Chapter 9: Key Takeaways
Context Management and Conversation Design
-
Context windows are finite and uneven. AI models pay the most attention to the beginning (primacy) and end (recency) of the context window. Information in the middle receives less attention, a phenomenon known as the "Lost in the Middle" effect. Structure your conversations accordingly.
-
Your conversation is a data structure. Treat it as an append-only, ordered sequence with fixed capacity. Every message---both yours and the AI's---consumes tokens. Design your conversation deliberately rather than letting it evolve haphazardly.
-
Front-load critical context. Your first message is prime real estate. Use it to establish the project context, tech stack, coding conventions, architectural decisions, and key constraints. This investment saves thousands of tokens over the life of the conversation.
-
Use the sandwich pattern for important requests. Place critical constraints at both the top and bottom of your message, with detailed code and specifications in the middle. This exploits both the primacy and recency effects to maximize attention on your requirements.
-
Choose the right multi-turn pattern for each task. Progressive disclosure for layered features, scaffold-then-fill for architecture-first development, test-first for well-specified requirements, review-and-refine for exploratory work, and parallel exploration for comparing approaches.
-
Invest in context priming. Role priming, codebase context priming, anti-pattern priming, and output format priming all measurably improve AI output quality. Create reusable priming templates for your most common coding tasks.
-
Conversations degrade after 15-20 turns. Watch for degradation signals: the AI forgets constraints, contradicts itself, duplicates logic, or declines in quality.
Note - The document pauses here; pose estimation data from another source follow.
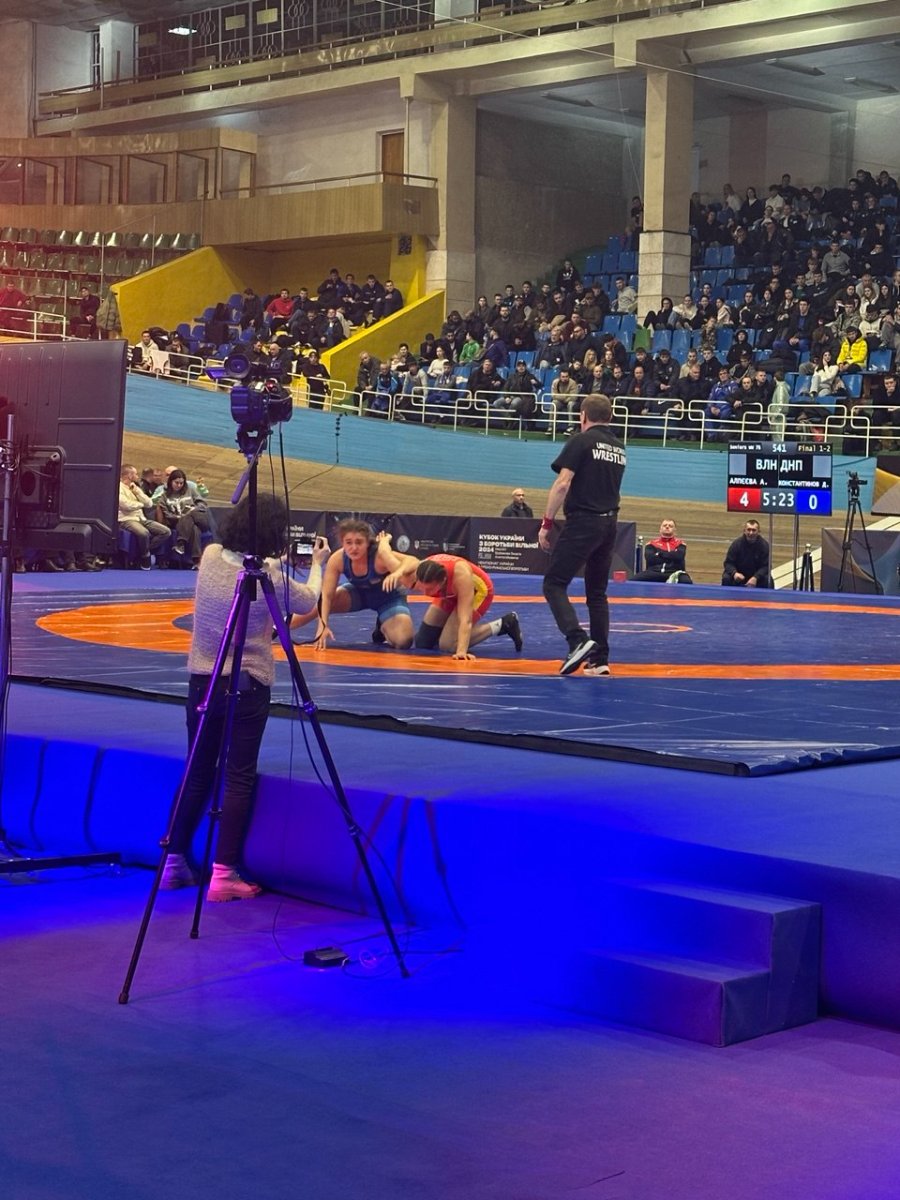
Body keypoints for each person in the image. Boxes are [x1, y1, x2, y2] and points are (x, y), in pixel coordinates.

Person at [160, 495, 328, 900]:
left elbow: (242, 565)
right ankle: (224, 872)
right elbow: (308, 599)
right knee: (238, 774)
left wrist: (275, 563)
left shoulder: (210, 557)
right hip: (247, 683)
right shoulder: (270, 577)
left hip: (203, 680)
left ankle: (172, 861)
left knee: (197, 769)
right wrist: (318, 564)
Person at [538, 395, 626, 677]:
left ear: (583, 415)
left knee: (554, 584)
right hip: (609, 524)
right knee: (597, 593)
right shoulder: (619, 447)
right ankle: (600, 660)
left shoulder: (581, 441)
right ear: (610, 417)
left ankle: (576, 640)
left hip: (584, 522)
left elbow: (563, 484)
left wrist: (546, 522)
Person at [291, 520, 416, 649]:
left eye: (359, 542)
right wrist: (322, 627)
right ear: (342, 543)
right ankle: (280, 627)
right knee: (317, 603)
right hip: (358, 594)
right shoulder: (338, 559)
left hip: (388, 598)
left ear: (367, 543)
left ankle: (382, 627)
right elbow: (326, 596)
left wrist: (398, 571)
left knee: (403, 641)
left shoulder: (379, 555)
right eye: (349, 542)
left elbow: (413, 561)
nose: (354, 548)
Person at [398, 555, 522, 660]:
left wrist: (461, 651)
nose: (426, 593)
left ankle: (505, 623)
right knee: (423, 642)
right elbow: (398, 556)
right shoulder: (421, 568)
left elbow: (465, 620)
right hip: (449, 593)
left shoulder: (461, 576)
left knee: (448, 645)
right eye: (422, 587)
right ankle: (447, 633)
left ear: (442, 581)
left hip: (477, 591)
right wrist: (386, 545)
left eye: (430, 589)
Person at [152, 468, 210, 566]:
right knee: (194, 528)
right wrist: (179, 517)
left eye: (181, 483)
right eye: (176, 483)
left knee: (190, 516)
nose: (179, 485)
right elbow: (167, 514)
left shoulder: (190, 490)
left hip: (198, 519)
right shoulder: (164, 496)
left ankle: (181, 543)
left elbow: (202, 504)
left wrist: (194, 509)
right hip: (178, 522)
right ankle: (196, 560)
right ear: (171, 482)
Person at [118, 464, 171, 570]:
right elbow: (126, 505)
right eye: (135, 474)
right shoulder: (118, 487)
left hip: (141, 518)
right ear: (129, 475)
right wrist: (140, 504)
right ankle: (145, 556)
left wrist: (138, 493)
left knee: (166, 532)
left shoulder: (135, 487)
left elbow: (149, 503)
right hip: (126, 519)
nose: (138, 476)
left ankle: (144, 551)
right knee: (144, 533)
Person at [634, 519, 692, 583]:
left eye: (670, 526)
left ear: (674, 530)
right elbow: (651, 560)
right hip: (654, 572)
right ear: (660, 529)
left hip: (675, 573)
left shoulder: (681, 544)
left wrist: (660, 554)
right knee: (632, 581)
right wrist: (671, 555)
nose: (667, 527)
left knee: (687, 582)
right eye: (664, 525)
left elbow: (679, 557)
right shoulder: (651, 544)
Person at [722, 520, 771, 588]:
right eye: (749, 530)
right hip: (739, 576)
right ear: (744, 531)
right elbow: (728, 563)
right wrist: (734, 573)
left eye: (754, 530)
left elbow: (766, 566)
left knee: (768, 580)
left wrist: (755, 577)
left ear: (758, 532)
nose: (751, 533)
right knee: (726, 578)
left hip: (756, 577)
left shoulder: (764, 546)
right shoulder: (736, 544)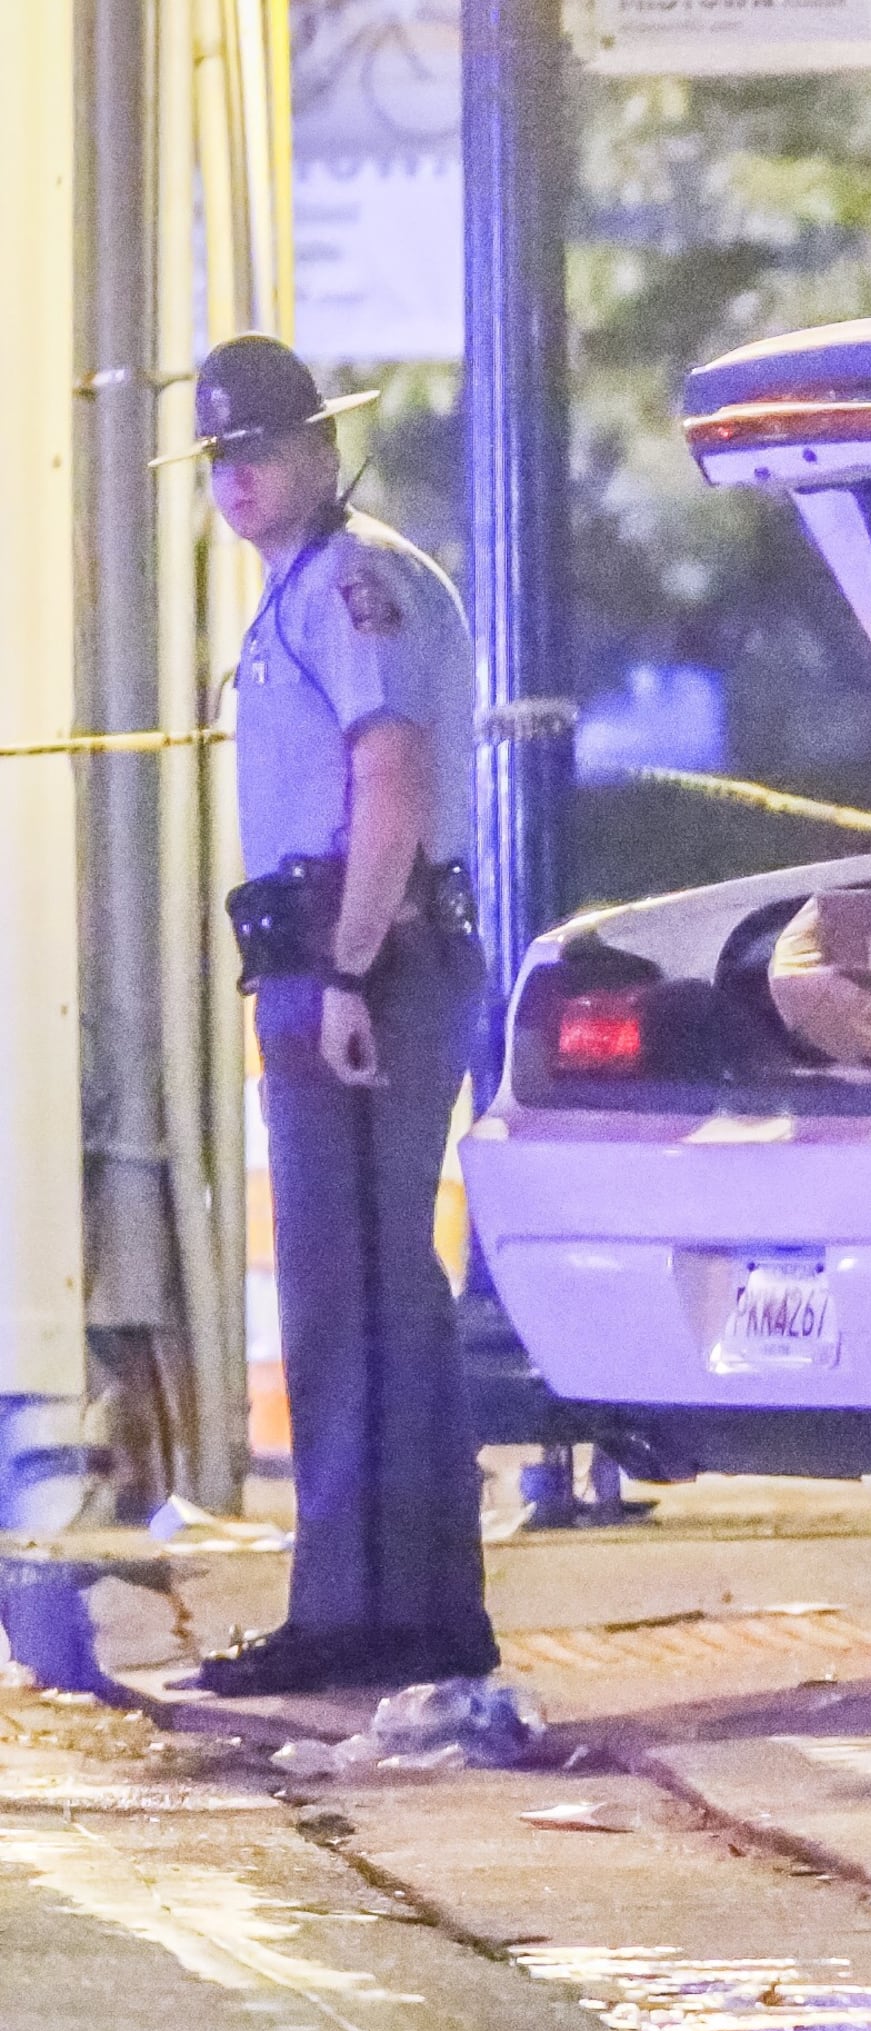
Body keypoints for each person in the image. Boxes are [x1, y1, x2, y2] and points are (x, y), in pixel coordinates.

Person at [179, 334, 496, 1696]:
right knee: (368, 1288)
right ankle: (409, 1604)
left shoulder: (351, 584)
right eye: (219, 459)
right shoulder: (308, 586)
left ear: (319, 448)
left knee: (352, 1294)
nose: (238, 479)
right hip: (340, 955)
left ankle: (360, 1611)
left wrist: (356, 970)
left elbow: (393, 775)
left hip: (368, 955)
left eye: (258, 451)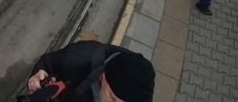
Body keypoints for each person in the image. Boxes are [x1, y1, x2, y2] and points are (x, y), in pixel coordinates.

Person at [26, 41, 155, 102]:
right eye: (112, 99)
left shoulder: (140, 82)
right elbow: (48, 62)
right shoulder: (76, 57)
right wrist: (37, 78)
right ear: (104, 76)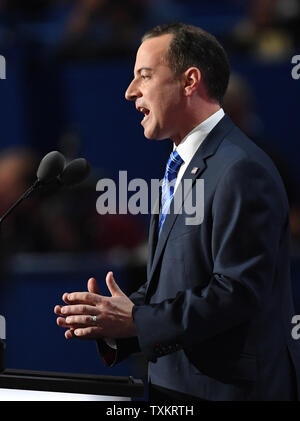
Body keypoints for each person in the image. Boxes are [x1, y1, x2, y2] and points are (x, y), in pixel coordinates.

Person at [54, 22, 300, 401]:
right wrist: (117, 315)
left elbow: (235, 292)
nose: (129, 91)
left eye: (144, 76)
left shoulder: (240, 169)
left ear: (189, 82)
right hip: (179, 386)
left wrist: (136, 321)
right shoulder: (184, 162)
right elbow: (182, 284)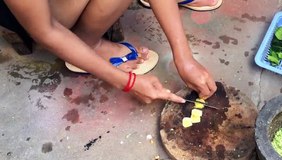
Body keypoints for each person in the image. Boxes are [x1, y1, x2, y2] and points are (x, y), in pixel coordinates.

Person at [2, 0, 220, 104]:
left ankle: (87, 39)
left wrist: (184, 57)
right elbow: (45, 30)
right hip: (36, 12)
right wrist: (127, 82)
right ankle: (89, 45)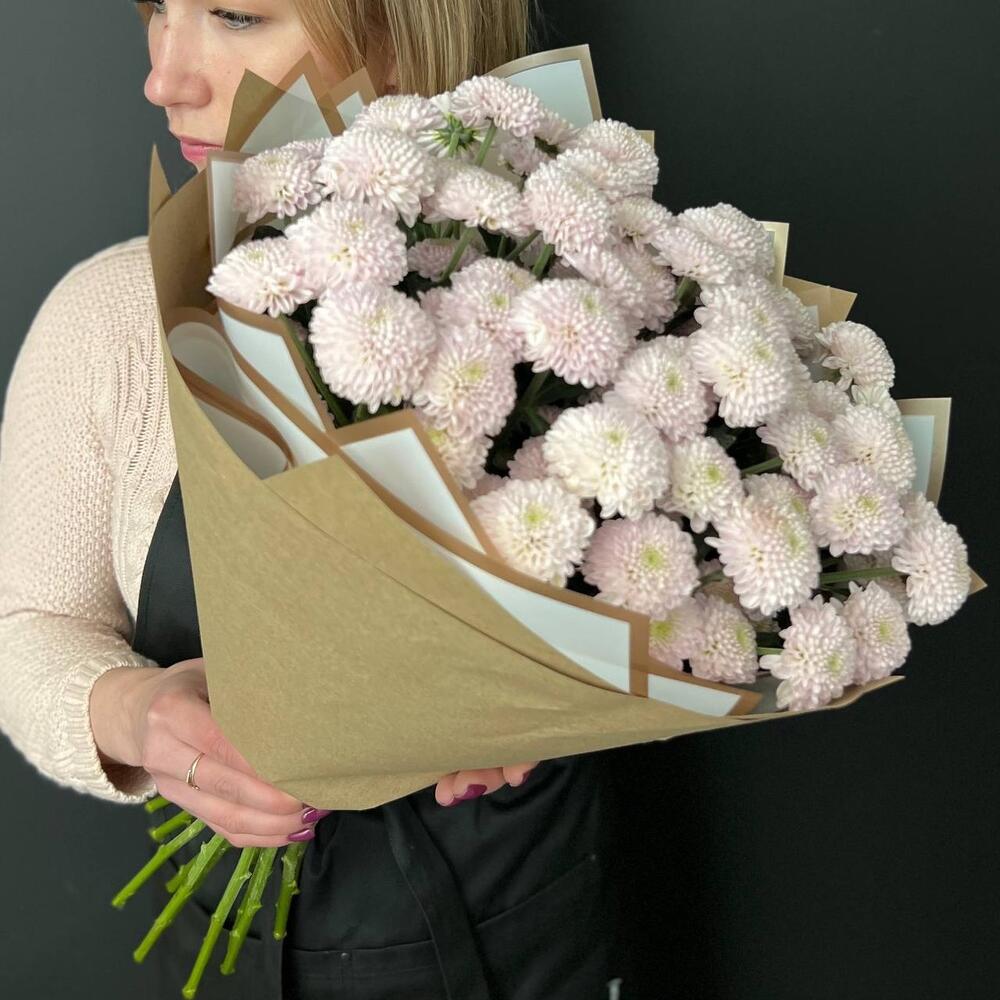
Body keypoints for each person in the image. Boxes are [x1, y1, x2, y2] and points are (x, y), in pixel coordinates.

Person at [0, 2, 624, 997]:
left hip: (522, 919)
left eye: (235, 15)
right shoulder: (112, 321)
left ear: (400, 33)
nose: (165, 78)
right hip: (235, 939)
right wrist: (139, 714)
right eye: (157, 9)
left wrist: (546, 707)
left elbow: (663, 580)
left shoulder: (562, 298)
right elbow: (29, 626)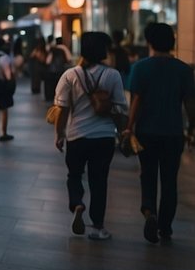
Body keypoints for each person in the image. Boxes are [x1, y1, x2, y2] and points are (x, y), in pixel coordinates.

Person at [125, 23, 195, 245]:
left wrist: (129, 126)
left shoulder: (140, 68)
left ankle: (149, 212)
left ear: (150, 42)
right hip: (173, 133)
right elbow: (190, 104)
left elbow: (136, 100)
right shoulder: (184, 70)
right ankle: (165, 226)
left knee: (147, 174)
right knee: (169, 180)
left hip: (146, 131)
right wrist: (192, 128)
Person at [53, 31, 127, 241]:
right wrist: (123, 132)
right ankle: (97, 227)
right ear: (103, 51)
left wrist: (59, 134)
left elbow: (62, 109)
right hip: (104, 138)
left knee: (74, 175)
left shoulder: (70, 75)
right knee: (99, 181)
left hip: (77, 136)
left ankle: (77, 203)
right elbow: (121, 109)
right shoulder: (112, 75)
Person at [43, 36, 71, 102]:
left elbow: (48, 61)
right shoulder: (64, 49)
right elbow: (69, 59)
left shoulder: (52, 49)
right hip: (60, 72)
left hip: (51, 72)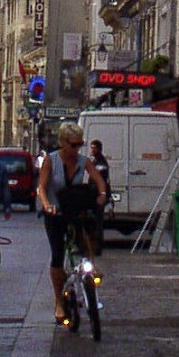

These are signals to summarize and start fresh, not signals to push through.
-
Master the Fresh Start Protocol. When starting a new conversation, carry forward a concise summary plus the final code artifacts---not the entire conversation history. A fresh conversation with well-curated context outperforms a degraded conversation every time.
-
Choose the right file context strategy. Provide the relevant subset of files, use interface-only context for dependencies, include contextual snippets rather than full files when possible, use tree-and-summary for large codebases, and provide diffs for debugging.
-
Budget your context before you start. Estimate your token needs for file context, conversation turns, and response generation. Plan for 70% utilization, leaving 30% headroom for unexpected complexity.
-
Use project-level configuration files. Tools like Claude Code's
CLAUDE.mdand Cursor's.cursorrulesinject persistent context at a high-attention position in every conversation, ensuring key conventions are never forgotten. -
Break complex tasks into focused sessions. Multiple short, focused conversations produce better results than one marathon session. Plan your session boundaries around logical units of work (one component, one feature, one layer at a time).
-
Periodically restate key constraints with anchor messages. Every 5-8 turns, briefly remind the AI of your most important constraints and the current state of development. This is inexpensive insurance against context drift.
-
Ask the AI to be concise when you do not need explanations. The AI's verbose explanations consume tokens from your context budget. Instructing it to return code only (when appropriate) can save 1,000-3,000 tokens per response, dramatically extending your conversation's useful life.
One-sentence summary: Treat your AI conversation as a carefully designed data structure---plan your context budget, front-load critical information, use the right multi-turn pattern for each task, and start fresh when the conversation degrades.